Discussion and Conclusions

Previous studies have identified increased CBX2 in NEPC and implicated CBX2 as a potential target in therapy-resistant prostate cancers.^[39,40] This evidence, confirmed with our own bioinformatic analysis, implicates CBX2 as the primary CBX paralog involved in polycomb-mediated transition of prostate cancer adenocarcinoma to neuroendocrine prostate cancer.^{[39,40,47,58]} We developed the first CBX2-selective ChD ligand, and used it to confirm that the CBX2 ChD is critical for mediating CBX2 binding at AR target genes during NED. Treatment with the inhibitor also prevents CBX2-mediated repression of AR-target genes, and the subsequent induction of NE genes. As a result, CBX2 ChD inhibition increases cell death during androgen deprivation and restores prostate cancer sensitivity to AR antagonists, suggesting CBX2 inhibition as a promising strategy to both treat and prevent NEPC.

In addition to establishing CBX2 as a potential therapeutic target in NEPC, the development of our CBX2 inhibitor will facilitate in-depth understanding of how epigenetic regulators facilitate prostate cancer transition to a therapy-resistant state. While CBX2 is clearly important for NED, mechanistically it is still unclear whether CBX2 inhibitors revert neuroendocrine-like cells to an androgen sensitive state, or if they selectively inhibit survival of the subset of cells undergoing neuroendocrine differentiation at that time. The temporal control CBX2 inhibitors provide will allow for mechanistic investigation of CBX2 function along specific time points during the differentiation process.

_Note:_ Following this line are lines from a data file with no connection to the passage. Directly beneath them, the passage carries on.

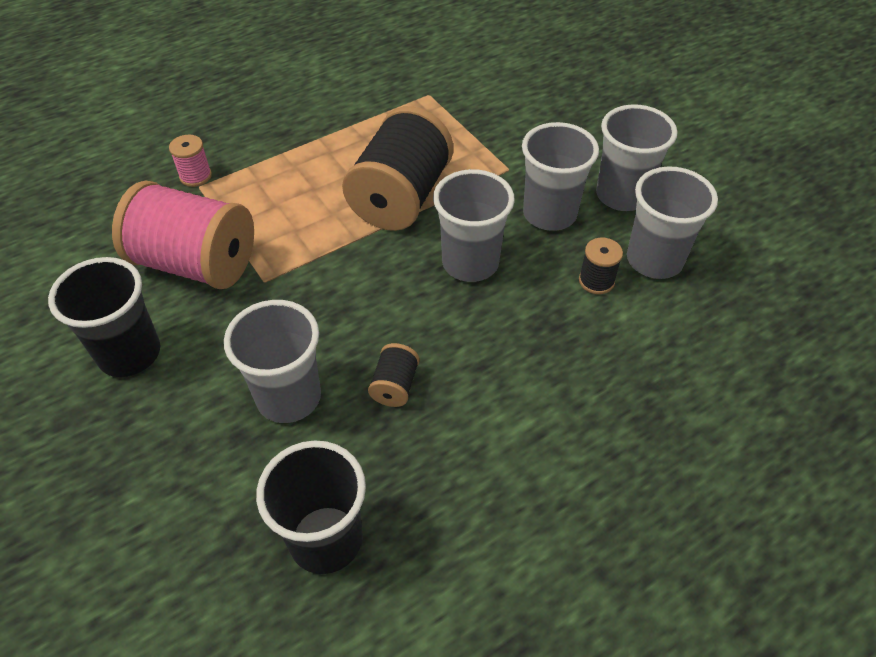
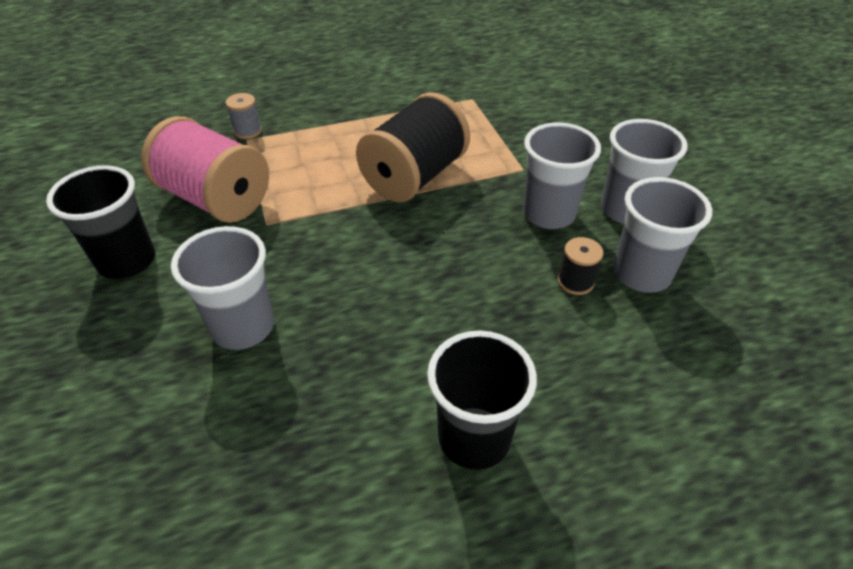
camera: 15 degrees right, 5 degrees down
pink spool [169,135,212,187] -> grey spool [225,93,262,139]
black cup [256,440,366,574] -> black cup moved to [427,330,537,470]
black spool [368,343,420,407] -> none
grey cup [433,169,515,282] -> none

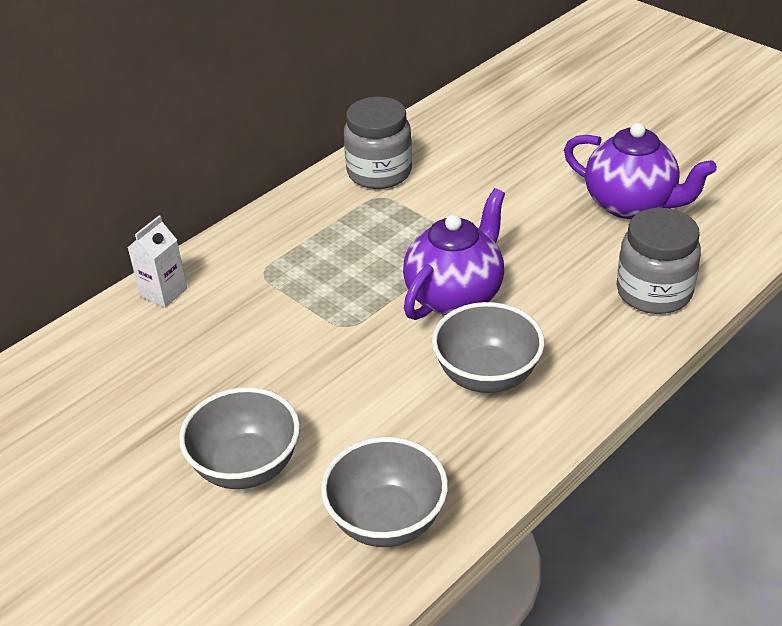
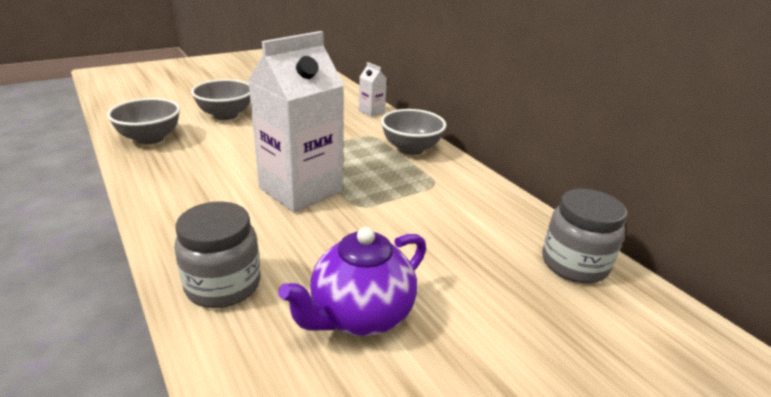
camera: 100 degrees right, 10 degrees down
grey jar [344,97,412,189] -> grey jar moved to [542,189,627,283]
purple teapot [403,188,505,320] -> white carton [248,31,344,213]
grey bowl [432,302,545,393] -> grey bowl moved to [381,109,447,155]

CBX2-selective inhibitors can also facilitate better understanding of CBX2 dependency in other cancers,^[59,60] and in development, specifically sex-determination.^[61] While there is substantial evidence that individual CBX paralogs have unique and non-overlapping functions in development and disease,^[21,23] it is unclear what biochemical functions are important for CBX2’s unique roles. Considering the high homology between the chromodomain and Pc-box of CBX paralogs, the non-homologous sequence in between is likely responsible for non-redundant functions among paralogs.^[62] CBX2 has a unique serine-rich patch region which contributes to nucleosome binding and phase separation.^[63,64] Additionally, CBX2 is unique in having a short chromodomain-containing variant missing the Pc box^[65] indicating that CBX2 can function independently of PRC1. CBX2-specific probes will be instrumental in dissecting the specific biochemical role for CBX2 in different cell types.

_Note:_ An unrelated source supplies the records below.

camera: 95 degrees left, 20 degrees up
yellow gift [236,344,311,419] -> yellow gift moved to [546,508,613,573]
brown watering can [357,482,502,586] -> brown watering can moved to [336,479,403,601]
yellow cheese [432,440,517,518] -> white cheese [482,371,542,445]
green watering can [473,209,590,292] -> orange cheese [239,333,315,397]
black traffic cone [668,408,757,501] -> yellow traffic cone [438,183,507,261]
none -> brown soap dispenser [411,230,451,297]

Lastly, this result demonstrates the potential in using DNA-encoding for the optimization of ligands in medicinal chemistry. In our prior efforts in developing CBX8 ChD ligands,^[33] we showed how the DNA-encoded ligands can be used to greatly facilitate the testing of directed libraries in parallel against a panel of protein targets, which allowed for a concurrent optimization of both potency and selectivity. This yielded not only a potent and selective ligand to the intended target but also a wealth of structure activity relationship data useful for ligand development with off-target proteins. Additionally, this discovery of a potent, selective, and cellularly active CBX2 ChD inhibitor using DNA-encoded libraries provides further evidence that the development of effective and selective probes for all five CBX paralogs may be possible despite the high homology between the ChDs. Further optimization of ligands with DNA-encoded libraries will facilitate the discovery of improved CBX2 ChD inhibitors, as well as expedite the discovery of new inhibitors for the many unexplored chromatin binding domains in the human proteome.

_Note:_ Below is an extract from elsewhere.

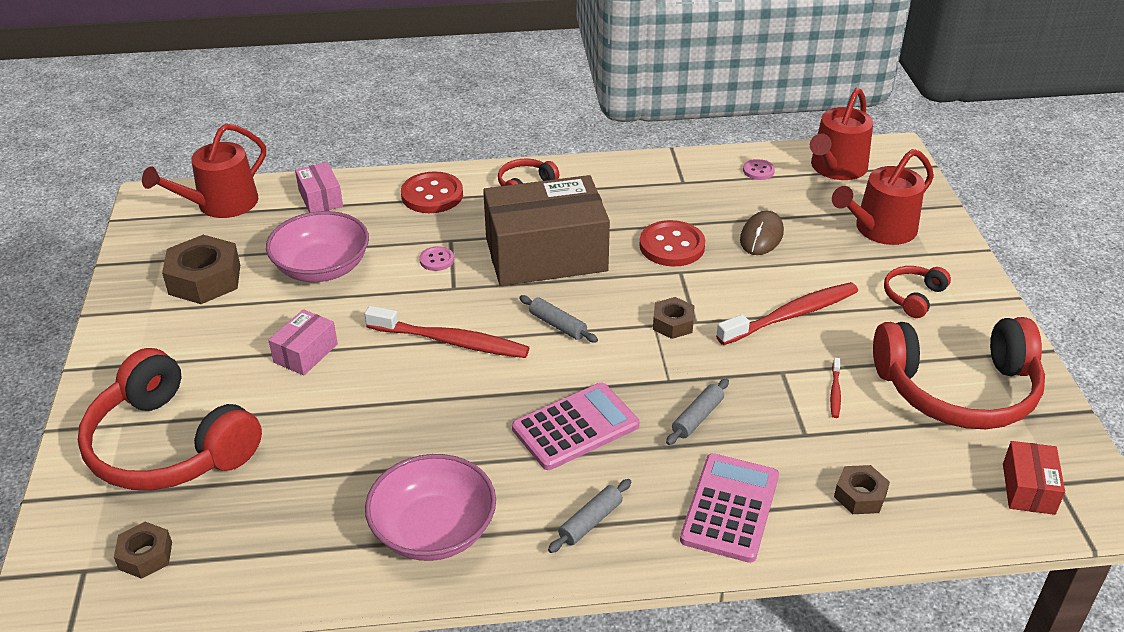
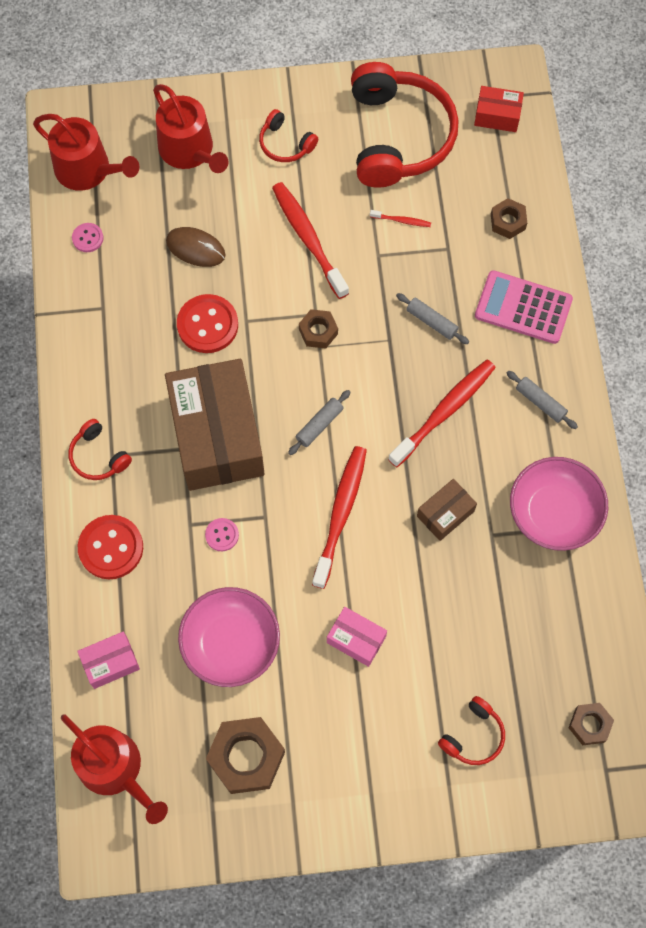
camera: 90 degrees left, 30 degrees up
red headphones [78,348,262,490] -> red headphones [438,696,505,765], size x0.45
pink calculator [512,383,639,470] -> red toothbrush [388,360,496,467]
none -> brown box [417,479,477,541]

Figure 6: Overview of CBX2 inhibitor function during prostate cancer NED.

A) Androgen deprivation initiates the gradual repression of AR target genes by EZH2 and CBX2, resulting in the emergence of a neuroendocrine phenotype that is resistant to anti-androgen therapy. B) Inhibition of CBX2 during androgen deprivation prevents neuroendocrine differentiation and maintains prostate cancer cell susceptibility to anti-androgen therapy.